Stated goal —
Can you convert the data into a numbered list, beginning at the line that has "collection date: 1901-08" and stopping after the last line of the data, with blank lines and pictures left out?

Material for the task —
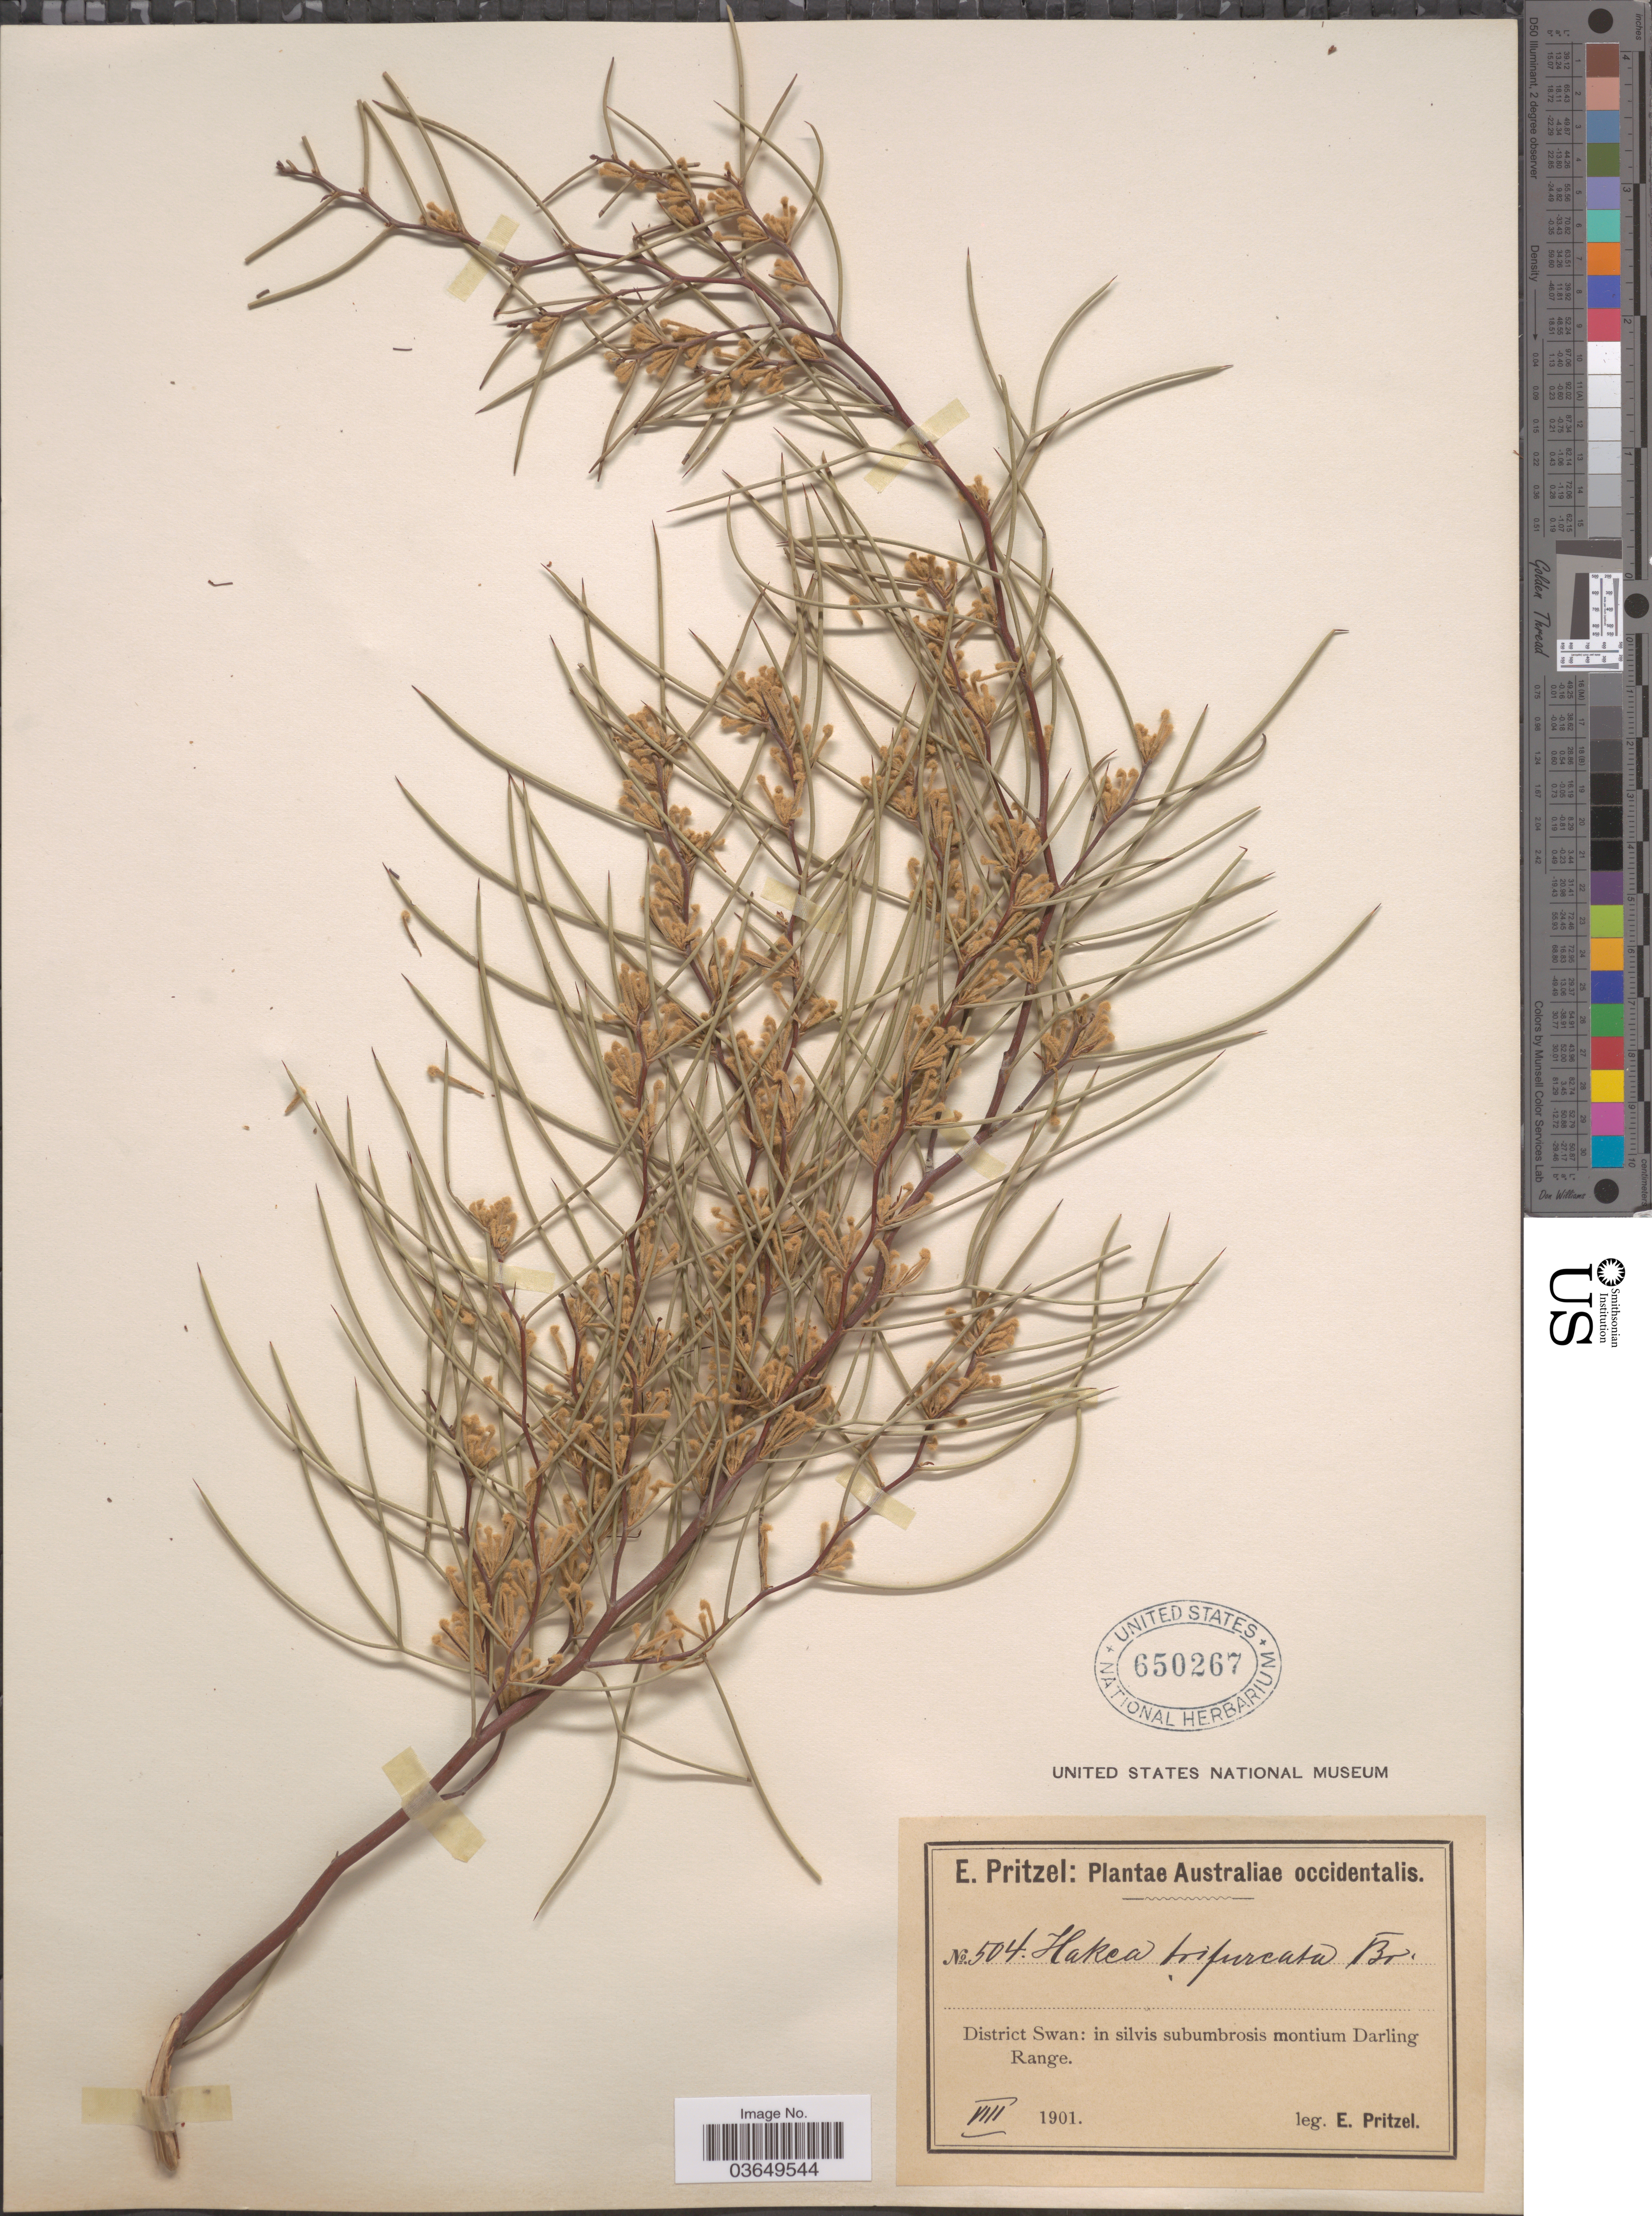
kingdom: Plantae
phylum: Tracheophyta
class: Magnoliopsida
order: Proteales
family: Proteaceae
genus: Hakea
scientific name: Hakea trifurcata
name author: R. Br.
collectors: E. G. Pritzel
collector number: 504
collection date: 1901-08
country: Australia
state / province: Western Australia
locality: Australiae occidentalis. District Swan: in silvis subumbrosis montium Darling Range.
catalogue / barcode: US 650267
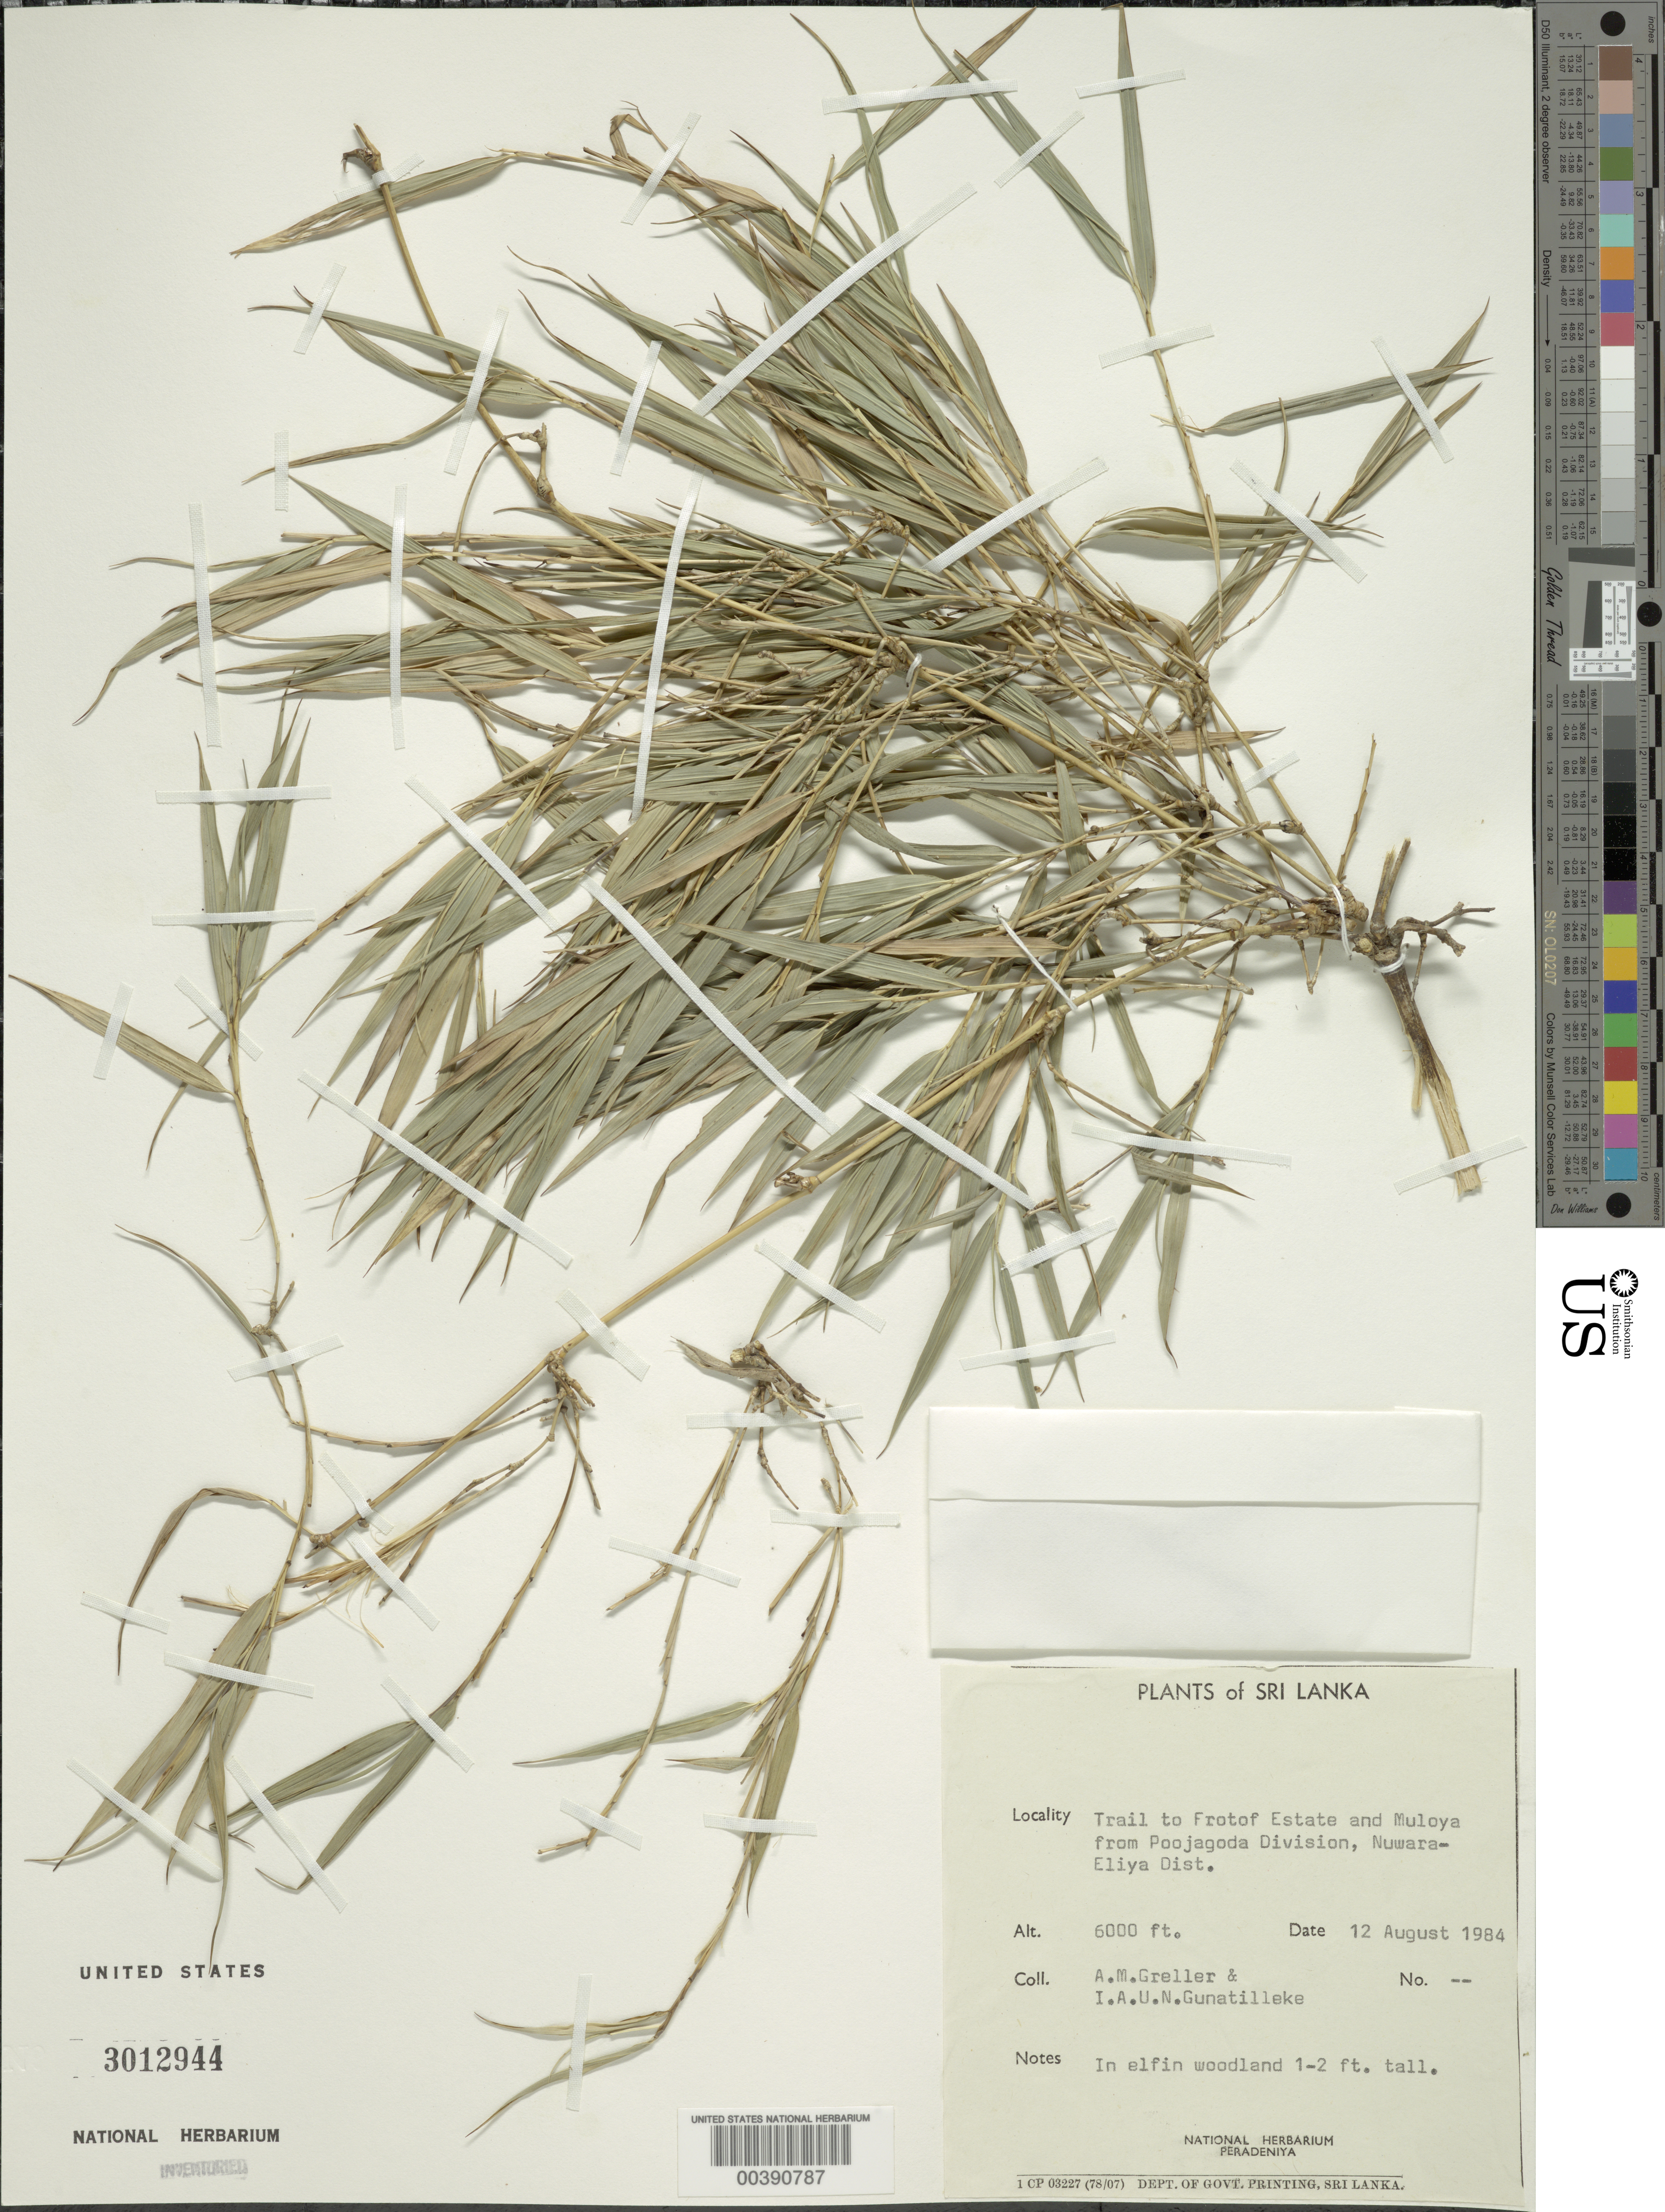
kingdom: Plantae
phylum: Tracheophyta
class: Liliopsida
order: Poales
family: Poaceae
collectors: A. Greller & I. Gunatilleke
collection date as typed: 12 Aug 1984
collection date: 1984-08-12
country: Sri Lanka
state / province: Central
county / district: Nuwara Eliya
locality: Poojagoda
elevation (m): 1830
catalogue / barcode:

Expected answer —
1. collection date: 1901-08
2. country: Australia
3. state / province: Western Australia
4. locality: Australiae occidentalis. District Swan: in silvis subumbrosis montium Darling Range.
5. catalogue / barcode: US 650267
6. kingdom: Plantae
7. phylum: Tracheophyta
8. class: Liliopsida
9. order: Poales
10. family: Poaceae
11. collectors: A. Greller & I. Gunatilleke
12. collection date as typed: 12 Aug 1984
13. collection date: 1984-08-12
14. country: Sri Lanka
15. state / province: Central
16. county / district: Nuwara Eliya
17. locality: Poojagoda
18. elevation (m): 1830
19. catalogue / barcode:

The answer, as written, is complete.